Beginning in the 1870s, Grant and subsequent farmers dug and maintained ditches to drain the land and to create more grazeable acreage.
“That early ditch system, which dewatered the wetland complex at the base of Grant Butte, was referred to as Stanley’s Drainage Ditch and Section Line Drainage Ditch prior to being called Fairview Creek, said Kathy Majidi, Gresham’s natural resources program coordinator.
"We know from court documents that the name change happened sometime after 1937, and the waterway was still regarded as a ditch, not a creek, by the adjacent landowners until at least 1937.”
A northern section, fronting Southeast Division Street, became the Gantenbein Dairy in 1948. It was operated by Henry Gantenbein, part of a dairying family that traces its roots to Swiss dairy farms. He lived there until his death in 2003.
Today the wetlands at the base of Grant Butte are known as the Fairview Creek Headwaters, with water flowing north into Fairview Lake and then to the Columbia River.
Beavers, birds and binoculars
The wetlands are havens for wildlife ranging from ephemeral dragonflies to migrating waterfowl to turtles that can live for decades. Protecting water quality and wildlife habitat are goals for the site, but so is providing public access.
“We don’t believe human access and ecological restoration are mutually exclusive,” said Dan Moeller, Metro’s natural areas land manager.
Laura Guderyahn, watershed restoration specialist with Gresham, agrees.
“We want to provide access for people, not from afar but from a healthy distance,” she said. “It may be an overlook or platform with spotting scopes or binoculars or a chance to get close via tours or walks and talks.”
Tours of the wetlands already happen each spring during peak bird migration.
Every year, more than 100 types of birds pass through or nest in the wetlands. They’re joined by beavers, river otters, Western painted turtles, rough-skinned newts and Pacific tree frogs. A few invasive species, such as nutria (farmed nearby from the 1930s to the 1950s) and bullfrogs, round out the wildlife roster.
Guderyahn has seen how off-leash dogs, zooming bicycles and curious but uninformed visitors can disturb basking turtles or ground-nesting birds. But she believes that site-specific environmental education will result in the wetlands being protected by everyone—from natural resource scientists to the little girl who watches over a turtle nest in her backyard.
Work so far
Metro and Gresham are already working to return the wetlands and the hillside above them to a more natural state.

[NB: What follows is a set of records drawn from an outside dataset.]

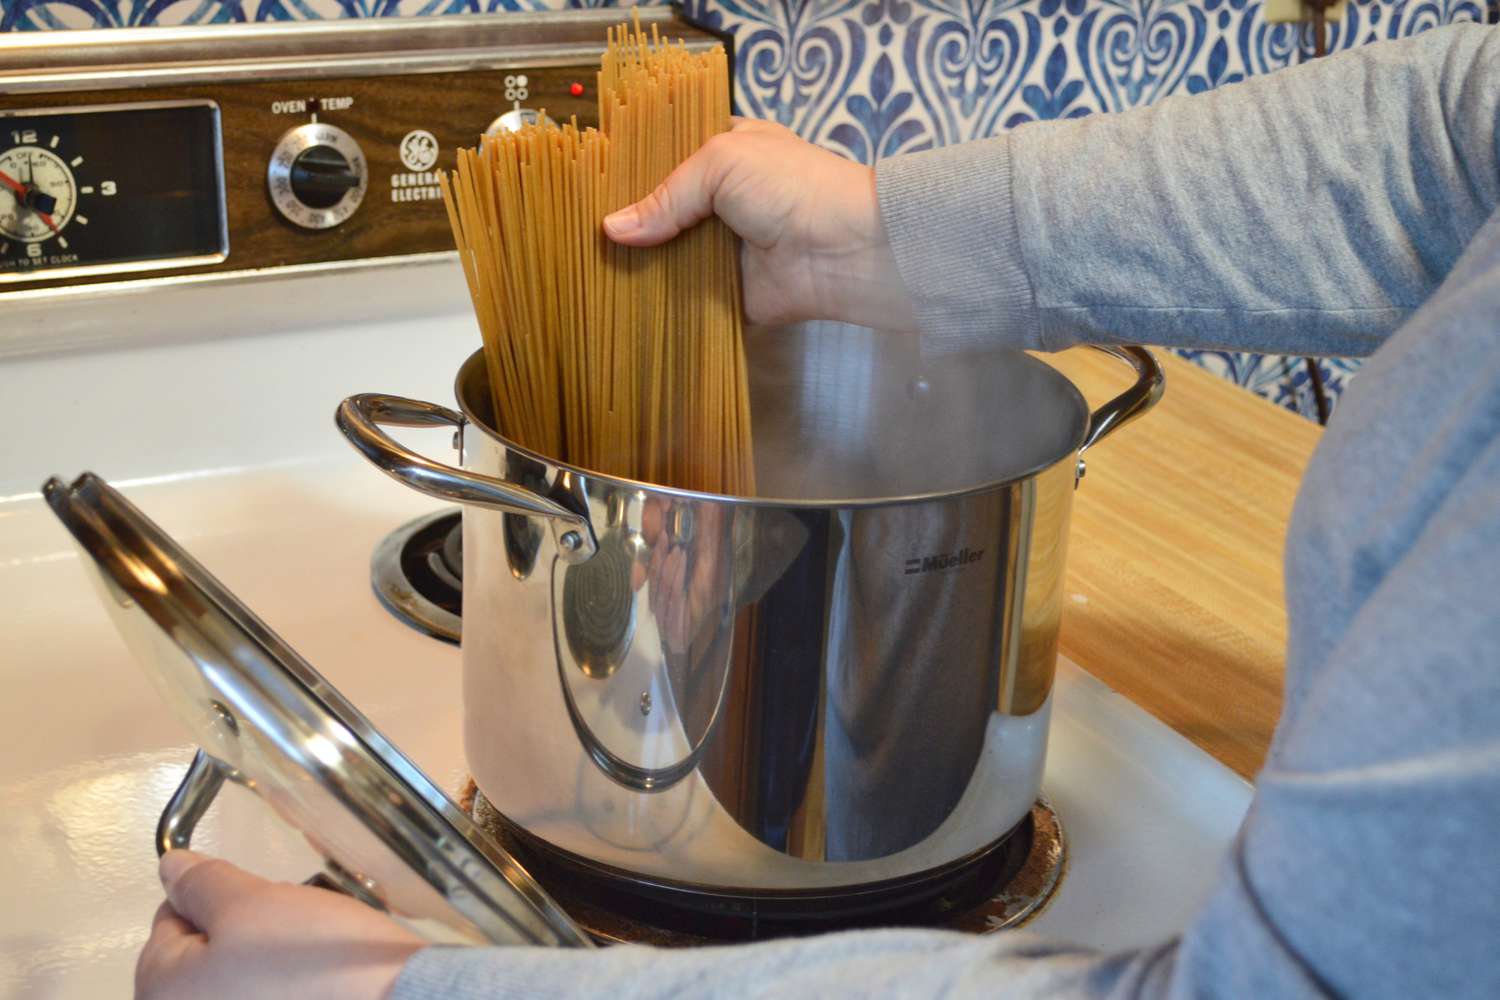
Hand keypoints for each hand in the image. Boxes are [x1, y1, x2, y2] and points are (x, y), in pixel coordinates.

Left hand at [136, 850, 423, 998]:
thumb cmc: (311, 959)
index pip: (168, 922)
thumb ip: (203, 883)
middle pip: (201, 958)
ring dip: (266, 962)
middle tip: (290, 927)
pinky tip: (317, 981)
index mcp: (163, 994)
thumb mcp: (253, 904)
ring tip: (311, 954)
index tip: (263, 896)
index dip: (215, 896)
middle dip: (241, 933)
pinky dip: (286, 985)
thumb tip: (170, 868)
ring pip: (238, 979)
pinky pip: (269, 993)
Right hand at [603, 118, 917, 330]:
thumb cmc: (792, 187)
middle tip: (575, 234)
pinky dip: (657, 302)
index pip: (664, 156)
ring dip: (636, 265)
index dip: (628, 170)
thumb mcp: (722, 164)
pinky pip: (683, 298)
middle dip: (626, 223)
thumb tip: (611, 230)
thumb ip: (665, 196)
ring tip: (585, 270)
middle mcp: (719, 200)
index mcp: (722, 152)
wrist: (846, 249)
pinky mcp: (725, 293)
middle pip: (660, 211)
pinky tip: (616, 303)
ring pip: (665, 256)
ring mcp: (721, 248)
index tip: (586, 185)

Before work began, however, targets for restoration had to be honed.
“By June we had identified three restoration targets: the wetlands, the turtles and the upland habitat,” said Kate Holleran, a natural resources scientist with Metro.
With these restoration targets, this past summer Metro crews cut invasive Himalayan blackberry and mowed reed canarygrass, tansy and bull thistle that had infested the former pastures. Crews also cut invasive hawthorn, laurel and holly from the second-growth Douglas fir forest.
Herbicides were applied to stumps to help ensure the invasive plants don’t return, and plants in the pastures were spot-sprayed in early fall.
An old household dumpsite was cleaned up, hazardous materials removed, and farm structures, including three homes and concrete pads, were razed. Soil that had been compacted by decades of farm use was ripped to make it more arable and receptive to plantings of native seeds next spring.
Future goals
Wetland restoration will be more complex, but may look similar to work done in the 1990s to the formerly ditched area just to the south: water was freed from the ditch and now meanders in oxbows and braided channels.
While the land shucks its agricultural past, Metro and Gresham will be working with neighbors and the Friends of Grant Butte Wetlands to determine how best to integrate the needs of wildlife with the need for access to trails and learning.
The Friends of Grant Butte Wetlands’ Facebook page welcomes new members and lists goals neighbors have for the butte, including clean water, biodiversity, access to nature, environmental education and urban tranquility. The East Multnomah Soil and Water Conservation District will also be involved in plans for programs at the site.